En conclusion, si les années précédentes ont vu le lancement de nouveaux séquenceurs, avec depuis 2011 l’arrivée de séquenceurs de paillasse, les années 2013-2014 attendent la diffusion de séquenceurs de 3ème génération. Qiagen est un petit nouveau dans la course, ce nouvel acteur est capable, sans réel développement, de proposer une solution complète grâce à une stratégie de rachat pertinente. Illumina et Life Technologies, pendant ce temps, poursuivent leur développement en essayant d’émuler les utilisateurs avec, respectivement, leur BaseSpace et Ion Community. L’opérateur historique, Roche est le grand silencieux avec une stratégie peu lisible…
QIAGEN est un fournisseur très connu pour faire dans le haut de gamme du réactif de biologie moléculaire. Très connu pour ses colonnes de silice et sa polymérase plutôt robuste (HotStart Taq Plus). QIAGEN s’est lancé, à coups de rachats dans la qPCR et la robotique de pipettage, afin de mettre des instruments à son catalogue, instruments qui utiliseront ses consommables (on n’est jamais mieux servi que par soi-même). Ainsi la société allemande s’est payée Corbett Life Science, en 2008, 135 millions de dollars en cash. La société australienne a permis à QIAGEN d’enfin mettre à son catalogue une qPCR (à la technologie tout à fait singulière) et une robotique repeinte en bleu et gris.
QIAGEN arrive sur le marché, mais encore une fois un peu tard, des séquenceurs haut débit de deuxième génération. La société de Francfort a donc racheté Intelligent Bio-Systems (IBS) dont la technologie est sous licence de Jingyue Ju (Université de Columbia). Cette licence propose une méthode permettant de diluer les molécules marquées (les terminateurs réversibles, ces mêmes molécules qui sont utilisées par la technologie d’Illumina dans Hiseq et Miseq). Ainsi les coûts des consommables s’en trouvent diminués.

* _LES DONNÉES_:
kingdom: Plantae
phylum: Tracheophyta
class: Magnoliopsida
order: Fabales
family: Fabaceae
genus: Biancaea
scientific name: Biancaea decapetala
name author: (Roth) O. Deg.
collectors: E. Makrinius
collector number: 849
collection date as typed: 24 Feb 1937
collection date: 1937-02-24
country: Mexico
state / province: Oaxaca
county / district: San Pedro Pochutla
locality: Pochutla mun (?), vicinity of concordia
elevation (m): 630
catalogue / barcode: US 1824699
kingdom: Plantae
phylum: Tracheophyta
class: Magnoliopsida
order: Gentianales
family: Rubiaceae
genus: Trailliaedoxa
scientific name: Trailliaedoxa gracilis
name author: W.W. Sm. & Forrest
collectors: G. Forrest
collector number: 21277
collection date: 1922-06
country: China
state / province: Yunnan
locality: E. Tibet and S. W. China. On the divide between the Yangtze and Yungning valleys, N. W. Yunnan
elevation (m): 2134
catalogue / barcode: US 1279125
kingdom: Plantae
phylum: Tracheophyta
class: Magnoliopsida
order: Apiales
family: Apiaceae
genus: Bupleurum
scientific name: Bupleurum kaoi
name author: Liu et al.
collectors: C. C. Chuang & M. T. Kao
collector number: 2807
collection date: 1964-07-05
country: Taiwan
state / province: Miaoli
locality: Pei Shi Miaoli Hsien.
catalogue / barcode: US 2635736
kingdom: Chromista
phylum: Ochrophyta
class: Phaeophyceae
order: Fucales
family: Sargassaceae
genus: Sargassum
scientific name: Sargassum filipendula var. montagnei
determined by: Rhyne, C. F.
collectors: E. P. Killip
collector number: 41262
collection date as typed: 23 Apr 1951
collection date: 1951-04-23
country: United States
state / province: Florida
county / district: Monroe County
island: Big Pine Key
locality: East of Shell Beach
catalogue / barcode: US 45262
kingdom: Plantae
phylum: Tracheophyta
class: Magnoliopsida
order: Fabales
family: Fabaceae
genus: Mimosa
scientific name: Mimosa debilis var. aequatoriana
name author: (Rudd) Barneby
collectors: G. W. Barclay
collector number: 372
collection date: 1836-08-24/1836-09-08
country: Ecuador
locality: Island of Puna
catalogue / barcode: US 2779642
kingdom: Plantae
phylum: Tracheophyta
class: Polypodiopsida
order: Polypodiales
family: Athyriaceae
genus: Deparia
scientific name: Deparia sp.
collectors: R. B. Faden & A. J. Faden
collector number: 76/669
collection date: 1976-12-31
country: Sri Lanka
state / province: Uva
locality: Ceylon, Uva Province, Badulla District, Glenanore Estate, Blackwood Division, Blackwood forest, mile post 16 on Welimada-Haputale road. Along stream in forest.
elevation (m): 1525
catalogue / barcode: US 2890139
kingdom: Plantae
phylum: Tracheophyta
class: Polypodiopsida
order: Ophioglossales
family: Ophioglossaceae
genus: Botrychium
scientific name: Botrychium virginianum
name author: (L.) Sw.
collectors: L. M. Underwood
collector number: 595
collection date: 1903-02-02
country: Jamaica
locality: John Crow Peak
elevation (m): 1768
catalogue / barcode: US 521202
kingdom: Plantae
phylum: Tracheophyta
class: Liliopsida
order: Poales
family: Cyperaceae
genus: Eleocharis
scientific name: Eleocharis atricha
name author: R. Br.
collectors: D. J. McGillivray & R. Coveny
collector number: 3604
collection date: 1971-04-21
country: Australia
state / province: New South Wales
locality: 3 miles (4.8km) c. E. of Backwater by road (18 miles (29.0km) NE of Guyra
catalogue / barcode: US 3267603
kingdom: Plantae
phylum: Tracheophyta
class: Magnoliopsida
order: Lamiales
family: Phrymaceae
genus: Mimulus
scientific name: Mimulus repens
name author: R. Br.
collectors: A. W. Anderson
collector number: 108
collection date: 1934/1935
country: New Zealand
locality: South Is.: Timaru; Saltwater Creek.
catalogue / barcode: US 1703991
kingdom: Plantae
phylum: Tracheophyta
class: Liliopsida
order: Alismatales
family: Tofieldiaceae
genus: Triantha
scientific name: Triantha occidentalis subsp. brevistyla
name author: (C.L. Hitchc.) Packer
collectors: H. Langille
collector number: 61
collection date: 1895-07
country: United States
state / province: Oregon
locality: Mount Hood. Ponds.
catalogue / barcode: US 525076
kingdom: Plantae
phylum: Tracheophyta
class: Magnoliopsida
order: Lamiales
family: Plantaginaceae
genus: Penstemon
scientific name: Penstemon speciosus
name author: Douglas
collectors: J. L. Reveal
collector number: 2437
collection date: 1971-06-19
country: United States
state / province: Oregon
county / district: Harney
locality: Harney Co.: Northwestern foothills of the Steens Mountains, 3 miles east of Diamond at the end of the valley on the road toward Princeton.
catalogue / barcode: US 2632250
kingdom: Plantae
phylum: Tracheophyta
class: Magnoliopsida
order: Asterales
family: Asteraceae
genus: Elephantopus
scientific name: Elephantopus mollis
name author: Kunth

* _CONSIGNE_: Reproduisez tel quel le passage de l'extrait sur les séquenceurs qui va de « QIAGEN arrive sur » à « s’en trouvent diminués. ». Le listing n'a aucun rapport avec l'extrait sur les séquenceurs.

* _RÉPONSE_:
QIAGEN arrive sur le marché, mais encore une fois un peu tard, des séquenceurs haut débit de deuxième génération. La société de Francfort a donc racheté Intelligent Bio-Systems (IBS) dont la technologie est sous licence de Jingyue Ju (Université de Columbia). Cette licence propose une méthode permettant de diluer les molécules marquées (les terminateurs réversibles, ces mêmes molécules qui sont utilisées par la technologie d’Illumina dans Hiseq et Miseq). Ainsi les coûts des consommables s’en trouvent diminués.